材料ありきで高騰した日本株
「2026年の日本経済は、そもそも日本の株価は上がりづらい展開だと思われます。高市政権からの期待で日経平均株価も史上最高値の5万円を超えて推移していますが、株価に対しての収益率であるPERを見ると20倍前後で推移しています。ここから上値を追う展開は難しい」そう話すのは業界歴30年超えのベテランFPである深野康彦氏。株式投資におけるPERはその株価が割安か割高かを判断する指標になる。一般的にはPERが10倍以下ならば割安、PERが10倍以上ならば割高である。現在の日経平均株価が20倍前後であるならば若干割高水準に入りつつあるというわけだ。
「PERはどれくらいが適切な水準なのかは一概に言えないとは思いますが……。AI株や半導体株などが上昇して現在の利益よりも割高に評価されているアメリカ株の水準にまで日本株が上がるとは考えにくい。日経平均株価が5万円を更に超えていくためには更に材料が必要で、その材料は2026年中に出てくるとは限らないのではと思ってます」

対応事項 1:
日本株についての本文から、「株」で終わる語を重複なしで、出てくる順にすべて挙げよ。
対応事項 2:
日本株についての本文をもとに、次の問いに答えよ。
(a) 深野康彦氏の業界歴はどれくらいか。
(b) 一般に、PERが何倍以下なら割安とされるか。
(c) 日経平均株価が5万円をさらに超えるには何が必要だと述べられているか。
対応事項 3:
日本株についての本文を、最後の文の後から続けてください。

保存済みデータ:
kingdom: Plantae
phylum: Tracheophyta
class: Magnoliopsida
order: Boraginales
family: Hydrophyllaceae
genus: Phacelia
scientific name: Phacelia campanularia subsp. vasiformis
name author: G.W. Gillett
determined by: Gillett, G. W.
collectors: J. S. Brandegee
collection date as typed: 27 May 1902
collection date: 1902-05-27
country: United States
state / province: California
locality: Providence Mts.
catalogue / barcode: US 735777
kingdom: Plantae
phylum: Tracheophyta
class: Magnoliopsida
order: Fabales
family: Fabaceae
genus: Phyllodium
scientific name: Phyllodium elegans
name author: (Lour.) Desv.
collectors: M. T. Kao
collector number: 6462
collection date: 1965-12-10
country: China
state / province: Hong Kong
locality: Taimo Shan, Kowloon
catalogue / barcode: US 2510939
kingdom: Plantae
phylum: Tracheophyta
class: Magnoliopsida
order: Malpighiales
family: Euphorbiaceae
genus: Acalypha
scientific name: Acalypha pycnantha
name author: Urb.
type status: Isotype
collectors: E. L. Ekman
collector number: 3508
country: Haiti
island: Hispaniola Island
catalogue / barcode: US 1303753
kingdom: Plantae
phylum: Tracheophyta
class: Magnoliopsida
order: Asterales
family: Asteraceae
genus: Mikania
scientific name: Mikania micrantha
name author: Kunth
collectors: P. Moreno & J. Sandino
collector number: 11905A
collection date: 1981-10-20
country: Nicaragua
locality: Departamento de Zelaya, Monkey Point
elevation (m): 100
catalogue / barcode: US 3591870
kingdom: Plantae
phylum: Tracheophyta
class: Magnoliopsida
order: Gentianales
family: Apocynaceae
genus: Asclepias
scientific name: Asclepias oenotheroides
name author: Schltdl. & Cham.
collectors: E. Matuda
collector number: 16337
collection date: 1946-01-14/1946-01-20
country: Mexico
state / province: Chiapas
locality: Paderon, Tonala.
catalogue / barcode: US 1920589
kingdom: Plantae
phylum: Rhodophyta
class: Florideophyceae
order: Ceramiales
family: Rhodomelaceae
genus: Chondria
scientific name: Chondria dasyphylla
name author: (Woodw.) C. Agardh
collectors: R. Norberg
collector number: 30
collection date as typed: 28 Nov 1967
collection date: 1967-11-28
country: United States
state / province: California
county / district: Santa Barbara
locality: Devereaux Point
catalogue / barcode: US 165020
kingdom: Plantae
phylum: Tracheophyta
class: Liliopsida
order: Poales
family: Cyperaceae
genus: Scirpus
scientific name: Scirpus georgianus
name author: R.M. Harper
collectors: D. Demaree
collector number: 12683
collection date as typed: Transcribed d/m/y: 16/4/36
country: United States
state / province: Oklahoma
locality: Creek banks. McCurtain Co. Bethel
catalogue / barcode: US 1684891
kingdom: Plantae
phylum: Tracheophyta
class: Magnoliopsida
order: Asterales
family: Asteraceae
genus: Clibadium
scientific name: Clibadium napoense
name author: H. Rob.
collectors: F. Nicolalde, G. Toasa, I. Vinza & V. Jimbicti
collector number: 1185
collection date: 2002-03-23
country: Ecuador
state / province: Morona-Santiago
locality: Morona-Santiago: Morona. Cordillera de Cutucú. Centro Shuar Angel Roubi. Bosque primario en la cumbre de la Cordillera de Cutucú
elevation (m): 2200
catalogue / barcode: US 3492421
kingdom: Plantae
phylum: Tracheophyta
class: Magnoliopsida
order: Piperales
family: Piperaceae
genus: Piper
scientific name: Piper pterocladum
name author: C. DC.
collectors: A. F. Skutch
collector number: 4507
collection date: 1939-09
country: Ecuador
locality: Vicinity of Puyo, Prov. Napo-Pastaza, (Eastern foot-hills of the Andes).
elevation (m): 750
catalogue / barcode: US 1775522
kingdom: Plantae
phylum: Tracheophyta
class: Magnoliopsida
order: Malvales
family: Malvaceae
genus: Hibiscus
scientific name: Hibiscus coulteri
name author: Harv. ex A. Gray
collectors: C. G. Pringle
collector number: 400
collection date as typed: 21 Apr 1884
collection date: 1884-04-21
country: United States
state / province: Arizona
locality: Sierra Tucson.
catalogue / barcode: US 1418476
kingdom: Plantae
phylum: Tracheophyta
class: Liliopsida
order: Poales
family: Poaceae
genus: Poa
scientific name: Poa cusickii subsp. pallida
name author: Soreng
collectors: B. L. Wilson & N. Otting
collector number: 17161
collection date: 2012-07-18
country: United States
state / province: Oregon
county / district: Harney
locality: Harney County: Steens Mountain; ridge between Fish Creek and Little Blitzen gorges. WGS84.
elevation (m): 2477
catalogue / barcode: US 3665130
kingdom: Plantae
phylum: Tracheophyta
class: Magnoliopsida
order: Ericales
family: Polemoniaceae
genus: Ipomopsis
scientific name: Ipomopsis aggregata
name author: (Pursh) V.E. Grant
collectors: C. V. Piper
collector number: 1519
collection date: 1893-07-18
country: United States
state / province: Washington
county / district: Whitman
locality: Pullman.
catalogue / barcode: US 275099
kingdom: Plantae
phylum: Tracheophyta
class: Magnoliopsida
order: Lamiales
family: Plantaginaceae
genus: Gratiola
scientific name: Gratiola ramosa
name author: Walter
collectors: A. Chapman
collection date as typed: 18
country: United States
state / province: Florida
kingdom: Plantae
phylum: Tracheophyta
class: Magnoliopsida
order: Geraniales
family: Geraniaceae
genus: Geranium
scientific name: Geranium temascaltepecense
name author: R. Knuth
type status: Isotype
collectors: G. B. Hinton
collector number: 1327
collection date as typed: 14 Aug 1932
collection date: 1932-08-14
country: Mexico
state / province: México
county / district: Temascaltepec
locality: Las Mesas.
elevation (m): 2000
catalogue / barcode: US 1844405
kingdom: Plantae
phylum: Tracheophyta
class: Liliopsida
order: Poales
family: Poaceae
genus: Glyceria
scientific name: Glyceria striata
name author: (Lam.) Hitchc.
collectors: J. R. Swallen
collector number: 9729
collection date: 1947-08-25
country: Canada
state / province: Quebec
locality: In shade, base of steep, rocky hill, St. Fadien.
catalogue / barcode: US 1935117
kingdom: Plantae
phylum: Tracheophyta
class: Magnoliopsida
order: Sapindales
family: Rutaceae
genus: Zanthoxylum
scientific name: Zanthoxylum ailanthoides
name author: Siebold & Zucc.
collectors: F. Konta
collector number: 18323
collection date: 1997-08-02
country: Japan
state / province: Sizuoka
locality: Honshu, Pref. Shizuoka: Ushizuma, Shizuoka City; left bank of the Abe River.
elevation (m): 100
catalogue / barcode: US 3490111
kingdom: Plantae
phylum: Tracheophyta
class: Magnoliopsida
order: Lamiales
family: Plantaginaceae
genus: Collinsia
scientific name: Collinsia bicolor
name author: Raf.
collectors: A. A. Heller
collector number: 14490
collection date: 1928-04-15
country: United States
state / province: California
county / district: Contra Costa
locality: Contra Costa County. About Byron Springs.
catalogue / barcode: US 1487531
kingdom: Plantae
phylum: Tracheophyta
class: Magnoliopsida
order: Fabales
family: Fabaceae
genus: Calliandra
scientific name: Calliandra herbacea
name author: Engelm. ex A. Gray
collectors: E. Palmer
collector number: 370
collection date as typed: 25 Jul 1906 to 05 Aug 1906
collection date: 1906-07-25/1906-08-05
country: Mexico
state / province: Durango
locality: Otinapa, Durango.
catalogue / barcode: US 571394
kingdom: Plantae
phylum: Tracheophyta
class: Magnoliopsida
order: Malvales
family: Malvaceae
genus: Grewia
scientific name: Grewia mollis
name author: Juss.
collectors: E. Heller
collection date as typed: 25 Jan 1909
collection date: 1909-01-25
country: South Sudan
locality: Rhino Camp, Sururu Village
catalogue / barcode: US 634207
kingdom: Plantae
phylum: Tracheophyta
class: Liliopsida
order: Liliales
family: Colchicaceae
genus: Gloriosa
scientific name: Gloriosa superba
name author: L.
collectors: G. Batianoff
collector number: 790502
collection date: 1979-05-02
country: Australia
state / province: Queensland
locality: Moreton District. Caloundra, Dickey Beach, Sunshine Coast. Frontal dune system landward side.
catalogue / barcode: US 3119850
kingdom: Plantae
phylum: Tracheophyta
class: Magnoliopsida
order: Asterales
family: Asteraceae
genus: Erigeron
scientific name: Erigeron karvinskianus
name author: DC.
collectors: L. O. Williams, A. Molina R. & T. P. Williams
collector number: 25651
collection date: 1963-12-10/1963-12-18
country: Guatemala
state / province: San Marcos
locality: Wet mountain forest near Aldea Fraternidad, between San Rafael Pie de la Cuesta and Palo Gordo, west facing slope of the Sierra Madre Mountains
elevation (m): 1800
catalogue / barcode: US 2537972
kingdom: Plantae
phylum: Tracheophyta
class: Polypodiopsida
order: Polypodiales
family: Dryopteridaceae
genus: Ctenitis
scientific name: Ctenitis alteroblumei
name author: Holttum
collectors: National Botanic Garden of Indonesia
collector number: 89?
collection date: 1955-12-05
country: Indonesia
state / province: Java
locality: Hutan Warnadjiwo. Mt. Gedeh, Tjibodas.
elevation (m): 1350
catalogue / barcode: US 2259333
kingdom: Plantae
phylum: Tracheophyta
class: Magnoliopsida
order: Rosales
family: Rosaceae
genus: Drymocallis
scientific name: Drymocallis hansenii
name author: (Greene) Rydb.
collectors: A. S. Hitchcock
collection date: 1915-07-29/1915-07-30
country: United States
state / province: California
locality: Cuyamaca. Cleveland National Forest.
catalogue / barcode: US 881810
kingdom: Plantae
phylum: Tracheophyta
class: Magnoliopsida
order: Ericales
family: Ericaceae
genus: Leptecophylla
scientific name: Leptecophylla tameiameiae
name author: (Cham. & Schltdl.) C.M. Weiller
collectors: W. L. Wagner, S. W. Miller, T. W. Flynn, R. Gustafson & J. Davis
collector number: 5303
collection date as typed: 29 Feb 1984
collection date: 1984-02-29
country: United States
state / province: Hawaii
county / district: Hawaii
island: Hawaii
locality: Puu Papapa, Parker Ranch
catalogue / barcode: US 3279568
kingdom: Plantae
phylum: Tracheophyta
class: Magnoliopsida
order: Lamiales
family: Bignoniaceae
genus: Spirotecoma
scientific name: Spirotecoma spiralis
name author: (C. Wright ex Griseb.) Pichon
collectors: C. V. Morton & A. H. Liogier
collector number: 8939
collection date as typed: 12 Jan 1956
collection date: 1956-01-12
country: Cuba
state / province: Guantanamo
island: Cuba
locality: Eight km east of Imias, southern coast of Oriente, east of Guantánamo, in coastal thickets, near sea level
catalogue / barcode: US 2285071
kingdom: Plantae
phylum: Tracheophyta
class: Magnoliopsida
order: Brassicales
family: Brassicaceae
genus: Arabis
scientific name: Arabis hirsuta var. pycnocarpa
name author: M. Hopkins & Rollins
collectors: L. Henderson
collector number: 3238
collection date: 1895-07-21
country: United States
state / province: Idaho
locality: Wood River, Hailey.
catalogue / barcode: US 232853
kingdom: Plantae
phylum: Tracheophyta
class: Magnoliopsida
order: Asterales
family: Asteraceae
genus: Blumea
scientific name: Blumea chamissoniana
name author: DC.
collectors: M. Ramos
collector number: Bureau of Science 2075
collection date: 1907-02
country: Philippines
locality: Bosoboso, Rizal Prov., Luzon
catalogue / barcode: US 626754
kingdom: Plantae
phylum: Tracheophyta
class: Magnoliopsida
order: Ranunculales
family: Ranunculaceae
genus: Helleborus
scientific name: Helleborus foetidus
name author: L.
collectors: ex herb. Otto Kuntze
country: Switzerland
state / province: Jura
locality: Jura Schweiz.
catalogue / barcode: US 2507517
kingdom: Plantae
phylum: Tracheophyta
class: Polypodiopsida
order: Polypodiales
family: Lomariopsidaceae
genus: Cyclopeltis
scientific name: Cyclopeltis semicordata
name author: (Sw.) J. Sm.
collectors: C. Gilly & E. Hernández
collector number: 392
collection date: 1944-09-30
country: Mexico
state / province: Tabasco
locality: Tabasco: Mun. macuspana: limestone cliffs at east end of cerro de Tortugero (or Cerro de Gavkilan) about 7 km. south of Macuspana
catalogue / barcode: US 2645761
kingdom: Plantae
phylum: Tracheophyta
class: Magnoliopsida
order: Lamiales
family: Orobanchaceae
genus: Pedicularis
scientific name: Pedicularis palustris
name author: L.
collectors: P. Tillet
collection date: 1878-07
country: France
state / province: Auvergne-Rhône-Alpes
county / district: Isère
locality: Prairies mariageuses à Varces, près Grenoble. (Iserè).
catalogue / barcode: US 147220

想定出力 1:
日本株
AI株
半導体株
アメリカ株

想定出力 2:
(a) 30年超え
(b) 10倍以下
(c) さらなる材料

想定出力 3:
金利のある世界で投資したい金融商品は?
そこで候補に上がるのが債券への投資と深野氏は語る。「国債や社債など債券への投資は元本保証があるのが大きなメリット。リスクを抑えながら資産を増やすことが可能です。
ぱっと債券を見回してみると2024年頃には5%台の利回りも付いていたアメリカ国債などが候補に上がるが……。
「現在のアメリカ国債はFBRの利下げの影響もあり、利回りは4%台に低下しています。今後もFRBは利下げ基調ですから、この利回りは下がる可能性があります。今から、米国債券に投資するとすれば黄信号。早めに行わないといけません」
資産を守りながら増やすコツ
とはいえ、アメリカ国債だけが債券投資わけではない。そこで深野氏が着目するのは社債である。「例えば、ソフトバンク社債。昨今では7年物の個人向け社債で3.98%が発行されていました。格付けはシングルAを取得すると言われています。ソフトバンク社債に限らず、そもそも日本での社債は『BBB(トリプルビー)』でないと実質的に発行できないとなっていますから、リスクは株式よりもかなり低いと考えて問題ないでしょう」
さらに30年以上に渡って金融市場を見続けてきた深野氏は「金利がある世界においてはこんな金融商品もある」と指摘する。
「昨今では9年ぶりに『MMF』の復活が報道されたのも話題になりました。日本のMMFはマネー・マネージメント・ファンドの略。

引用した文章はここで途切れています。